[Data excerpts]
-- -- --
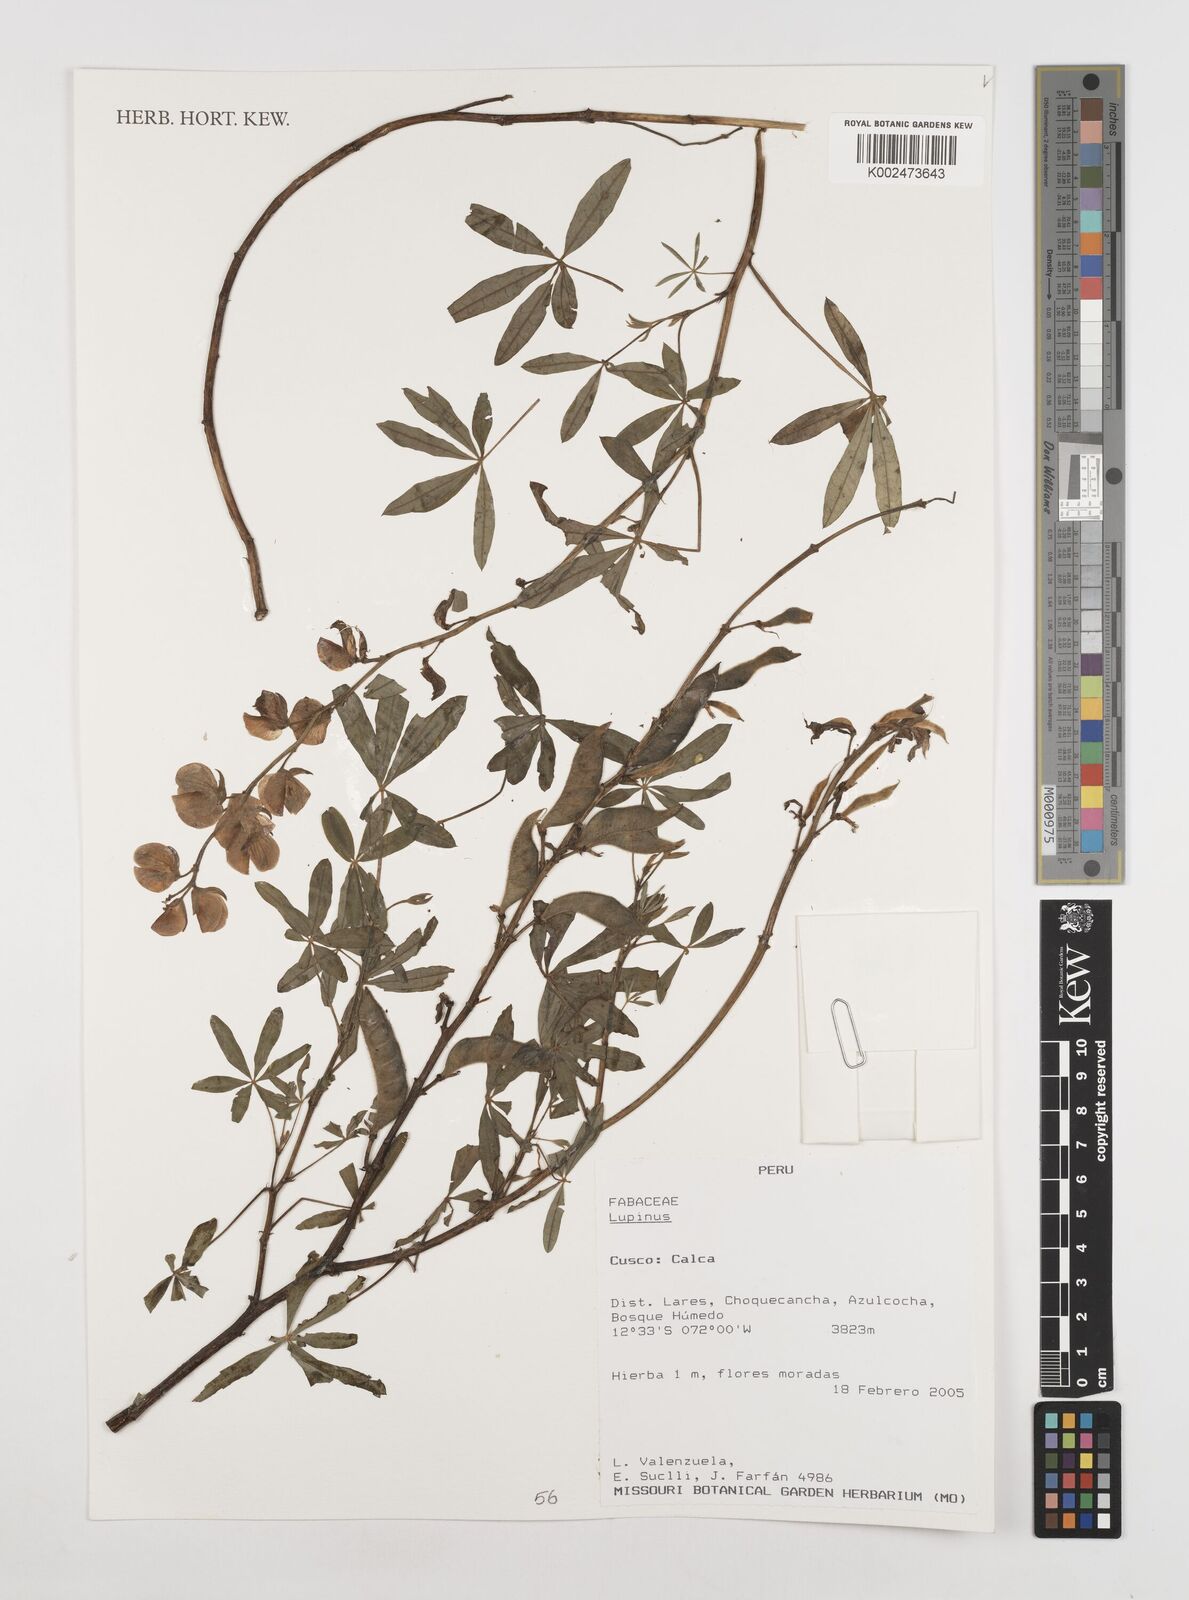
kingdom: Plantae
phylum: Tracheophyta
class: Magnoliopsida
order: Fabales
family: Fabaceae
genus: Lupinus
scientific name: Lupinus
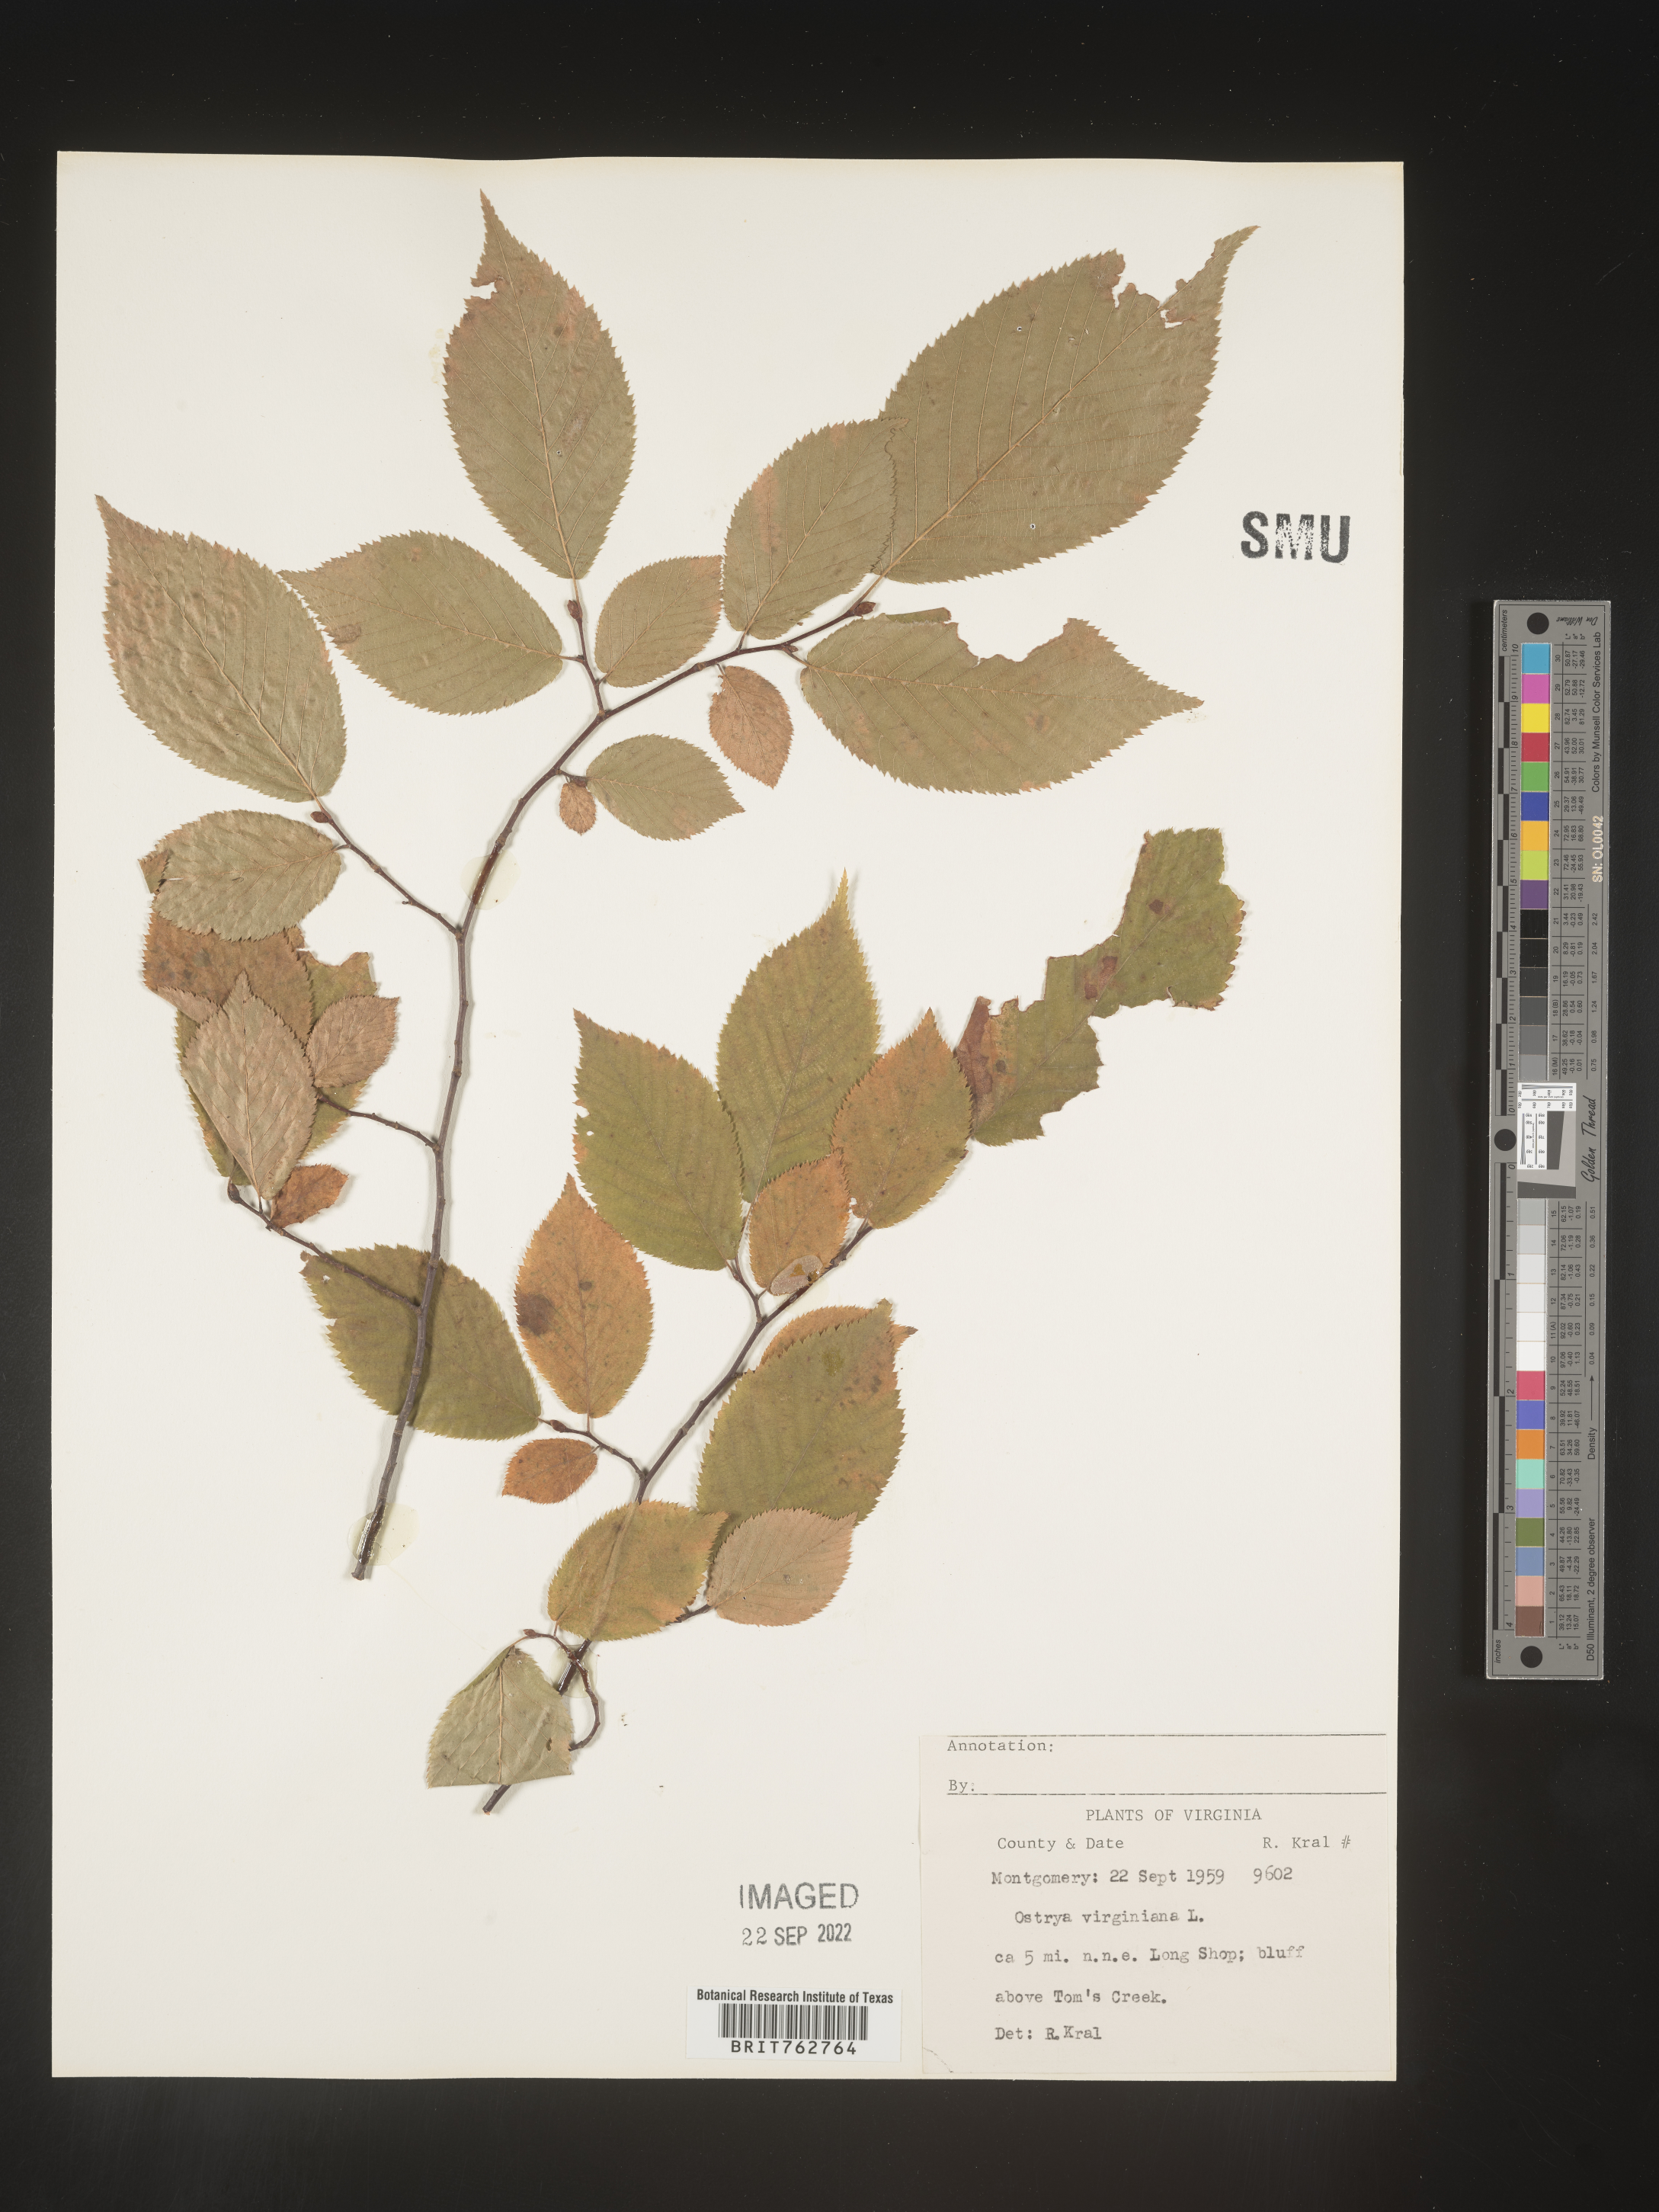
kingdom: Plantae
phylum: Tracheophyta
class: Magnoliopsida
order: Fagales
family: Betulaceae
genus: Ostrya
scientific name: Ostrya virginiana
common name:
-- -- --
**Aim of the task**
Format the lines above as a Markdown table with two columns, Row and Line, numbering each line in order and skipping blank lines. Leave the pictures out of the table.

**Result of the task**
| Row | Line |
|---|---|
| 1 | kingdom: Plantae |
| 2 | phylum: Tracheophyta |
| 3 | class: Magnoliopsida |
| 4 | order: Fabales |
| 5 | family: Fabaceae |
| 6 | genus: Lupinus |
| 7 | scientific name: Lupinus |
| 8 | kingdom: Plantae |
| 9 | phylum: Tracheophyta |
| 10 | class: Magnoliopsida |
| 11 | order: Fagales |
| 12 | family: Betulaceae |
| 13 | genus: Ostrya |
| 14 | scientific name: Ostrya virginiana |
| 15 | common name: |